> What you need to do:
When you copy the records, keep every word exact and leave the pictures out.

◆ ◆ ◆ ◆

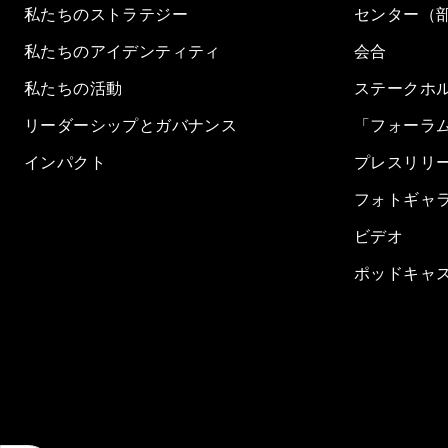
私たちのストラテジー
センター（
私たちのアイデンティティ
会合
私たちの活動
ステークホ
リーダーシップとガバナンス
「フォーラ
インパクト
プレスリリ
フォトギャ
ビデオ
ポッドキャ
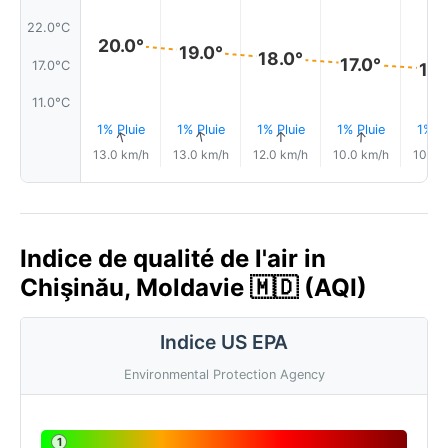
22.0°C
20.0°
19.0°
18.0°
17.0°
17.0°C
16.
11.0°C
1% Pluie
1% Pluie
1% Pluie
1% Pluie
1% Pl
↑
↑
↑
↑
↑
13.0 km/h
13.0 km/h
12.0 km/h
10.0 km/h
10.0 
Indice de qualité de l'air in
Chişinău, Moldavie 🇲🇩 (AQI)
Indice US EPA
Environmental Protection Agency
1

◆ ◆ ◆ ◆

> Output below:
私たちのストラテジー
センター（
私たちのアイデンティティ
会合
私たちの活動
ステークホ
リーダーシップとガバナンス
「フォーラ
インパクト
プレスリリ
フォトギャ
ビデオ
ポッドキャ
22.0°C
20.0°
19.0°
18.0°
17.0°
17.0°C
16.
11.0°C
1% Pluie
1% Pluie
1% Pluie
1% Pluie
1% Pl
↑
↑
↑
↑
↑
13.0 km/h
13.0 km/h
12.0 km/h
10.0 km/h
10.0 
Indice de qualité de l'air in
Chişinău, Moldavie 🇲🇩 (AQI)
Indice US EPA
Environmental Protection Agency
1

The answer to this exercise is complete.